Harvard University's Alvin Roth and the University of California's Lloyd S. Shapley have won the Nobel Prize for Economic Sciences for their work and study in "the theory of stable allocations and practice of market design".
The award, officially named the Sveriges Riksbank Prize in Economic Sciences in Memory of Alfred Nobel, is the 44th prize of its kind after the Swedish central bank initially helped create the recognition in 1969 alongside five other prizes awarded each year by the Nobel Committee.
Roth and Shapley's work, known as "market design and matching theory", examines the ways in which matches are created in all walks of life, from jobs to companies to marriages and school selection. The most famous application of the theory has been used in the medicine to assist a project that searched for the correct match between kidney transplant candidates and potential donors.

AVAILABLE DATA:
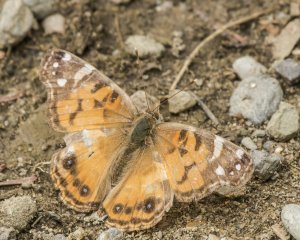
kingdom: Animalia
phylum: Arthropoda
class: Insecta
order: Lepidoptera
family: Nymphalidae
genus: Vanessa
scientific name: Vanessa virginiensis
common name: American Lady
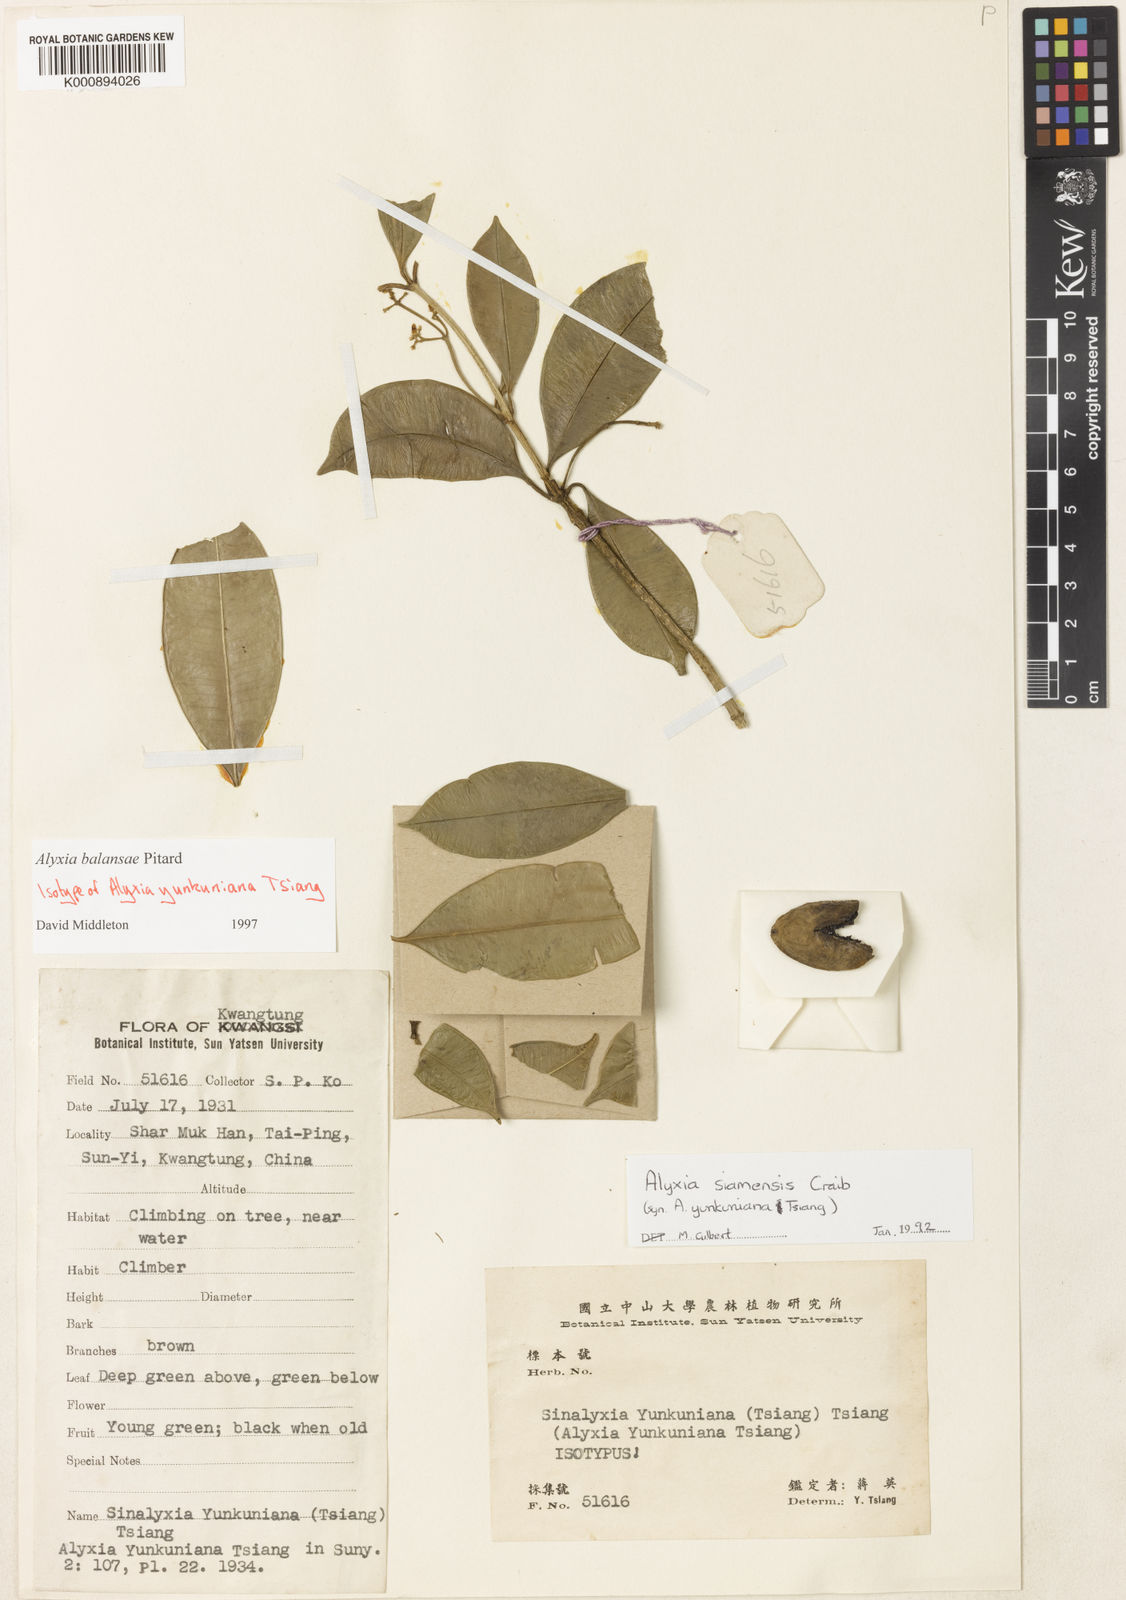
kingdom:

WHAT YOU NEED TO DO: Copy out the passage about the Nobel Prize in Economic Sciences awarded to Alvin Roth and Lloyd S. Shapley, word for word and in full.

RESULT FOR THIS EXERCISE:
Harvard University's Alvin Roth and the University of California's Lloyd S. Shapley have won the Nobel Prize for Economic Sciences for their work and study in "the theory of stable allocations and practice of market design".
The award, officially named the Sveriges Riksbank Prize in Economic Sciences in Memory of Alfred Nobel, is the 44th prize of its kind after the Swedish central bank initially helped create the recognition in 1969 alongside five other prizes awarded each year by the Nobel Committee.
Roth and Shapley's work, known as "market design and matching theory", examines the ways in which matches are created in all walks of life, from jobs to companies to marriages and school selection. The most famous application of the theory has been used in the medicine to assist a project that searched for the correct match between kidney transplant candidates and potential donors.